Since the 1920s, the Permian Basin has been a very active area for conventional oil production, peaking in the 1970s and accounting for almost 20 percent of U.S. oil production. Hydraulic fracturing technology has revived production in that area by allowing companies to tap into immense oil reserves held in less permeable unconventional shale formations. The new technology is turning the conventional play into an unconventional play and has almost brought oil production up to the 1970s peak. The U.S. Geological Survey estimates that the Permian’s Wolfcamp Shale alone could hold 20 billion barrels of oil, the largest unconventional resource ever evaluated by the agency.

The study analyzed 10 years’ worth of water data from 2005 to 2015. The researchers tracked how much water was produced and how it was managed from conventional and unconventional wells and compared those volumes with water use for hydraulic fracturing.

A hydraulic fracturing well site in the Permian Basin. U.S. Geological Survey.

Upfront, unconventional wells use much more water than conventional wells. The average volume of water needed per well has increased by about 10 times during the past decade, according to the study, with a median value of 250,000 barrels or 10 million gallons of water used per well in the Midland Basin in 2015. But unconventional wells produce much less water than conventional wells do, averaging about three barrels of water per barrel of oil versus 13 barrels of water per barrel of oil from conventional wells.
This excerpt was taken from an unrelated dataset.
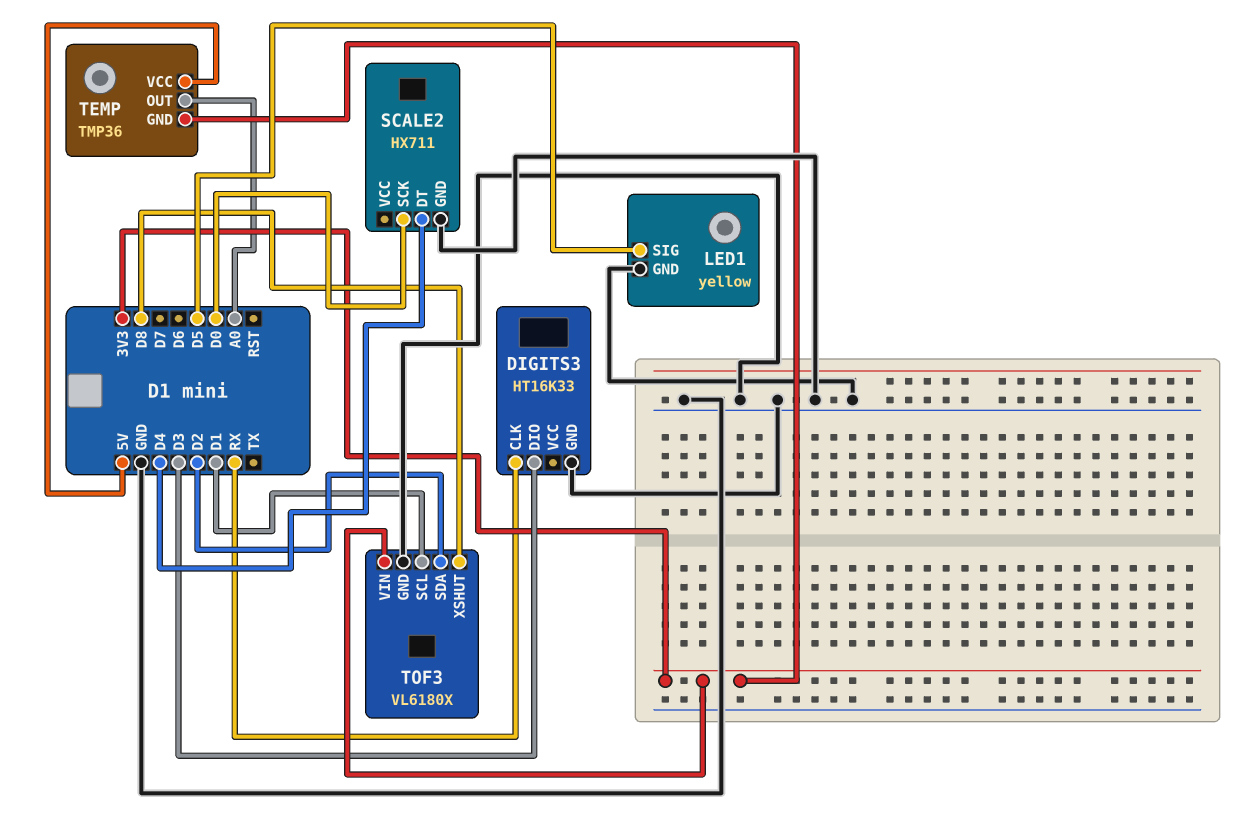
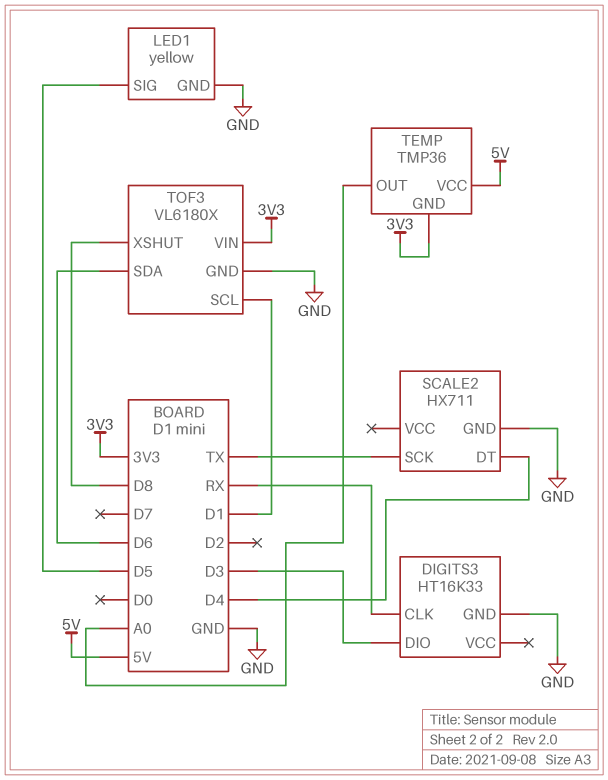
SCALE2 pin SCK: D0 -> TX
TOF3 pin SDA: D2 -> D6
For conventional operations, the produced water is disposed of by injecting it into depleted conventional reservoirs, a process that maintains pressure in the reservoir and can help bring up additional oil through enhanced oil recovery. Unconventional wells generate only about a tenth of the water produced by conventional wells, but this “produced water” cannot be injected into the shales because of the low permeability of the shales. The study found that the produced water from unconventional wells is largely injected into non-oil-producing geologic formations—a practice that can increase pressure and could potentially result in induced seismicity or earthquakes.

The study points out that instead of injecting the produced water into these formations, operators could potentially reuse the water from unconventional wells to hydraulically fracture the next set of wells. Enough water is produced in the Midland and Delaware basins in the Permian to support hydraulic fracturing water use, and the water needs only minimal treatment (clean brine) to make it suitable for reuse.

Marc Engle, the chief of a U.S. Geological Survey program on water use associated with energy production, said that the study provides a comprehensive, data-driven look into how water is managed in the rapidly changing Permian Basin.

“This work by Scanlon et al., for the first time, provides interested stakeholders with a detailed view of water inflows and outflows from the Permian Basin,” said Engle. “Moreover, the work captures temporal trends through an important period where the industry shifted from vertical wells in conventional reservoirs to vertical then horizontal wells in continuous reservoirs.”

Although there is enough produced water for reuse, Scanlon said that infrastructure, questions about produced water ownership, and low cost of fresh or brackish groundwater may currently keep disposal practices as they are. But as unconventional operations in the Permian grow, reusing produced water may become more attractive.

The study was funded by the Cynthia and George Mitchell Foundation, the University of Texas Energy Institute, the Tight Oil Resource Assessment consortium and the Jackson School of Geosciences.